- _SOURCE PASSAGE_:
=====

A $15.80 cafe latte highlights shrinking supply of premium coffee beans

The price of high-end coffee is surging as production in areas that specialize in labor-intensive premium beans continues to fall. Now, former coffee growers in Mexico and Central America are turning to food crops such as corn because of the sustained price slump, which some experts argue is the fault of suppliers and buyers "basing their prices off of the New York futures market." Read more at Bloomberg

A vegan man claims Burger King cooked Impossible Whopper alongside meat

Plaintiff Phillip Williams has brought a class-action lawsuit against Burger King for misleading vegan and vegetarian customers by cooking its Impossible Whoppers on the same grills as its normal burgers. According to the lawsuit, this taints the outside of the product with meat by-product, making it unsuitable for those with meat-free dietary restrictions. Read more at CNN

A Brooklyn company is 'on a mission to make the world less trashy'

Package Free, a company that sells eco-conscious consumer products, has operated on a 100% zero-waste basis since it launched in April 2017. The office itself doesn't contain any trash cans, and executives say that the zero-waste approach has saved the company a significant amount of money over its nearly three years in business. Read more at The Wall Street Journal

What will dinner look like in 2029?

=====

- _TRY IT_:
Write out the part of the food news briefs starting with "A Brooklyn company" and going on through "like in 2029?". Work from the food news briefs alone.

- _EXCERPTED RECORDS_:
=====

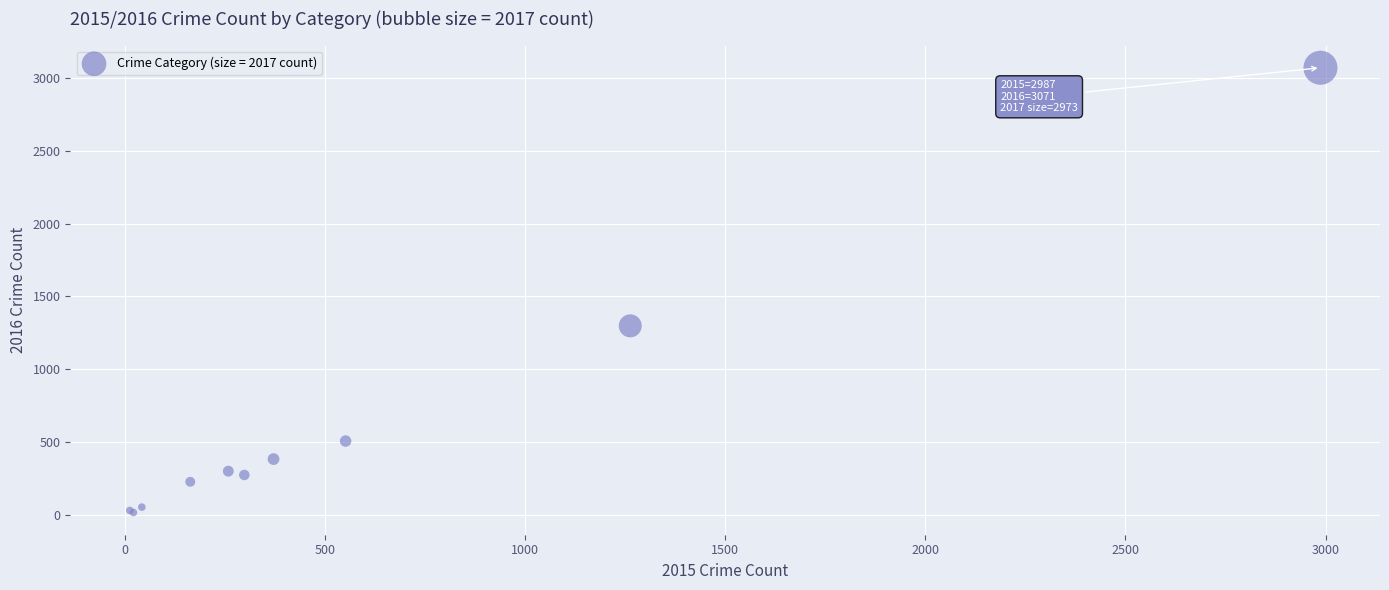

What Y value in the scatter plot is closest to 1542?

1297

=====

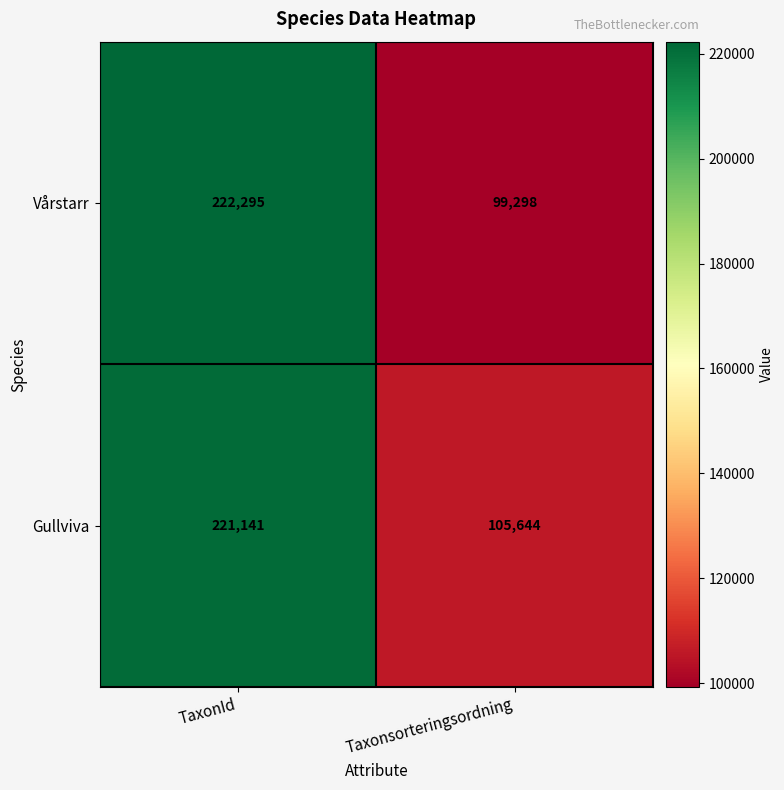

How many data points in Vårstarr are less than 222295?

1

=====

- _EXPECTED ANSWER_:
A Brooklyn company is 'on a mission to make the world less trashy'

Package Free, a company that sells eco-conscious consumer products, has operated on a 100% zero-waste basis since it launched in April 2017. The office itself doesn't contain any trash cans, and executives say that the zero-waste approach has saved the company a significant amount of money over its nearly three years in business. Read more at The Wall Street Journal

What will dinner look like in 2029?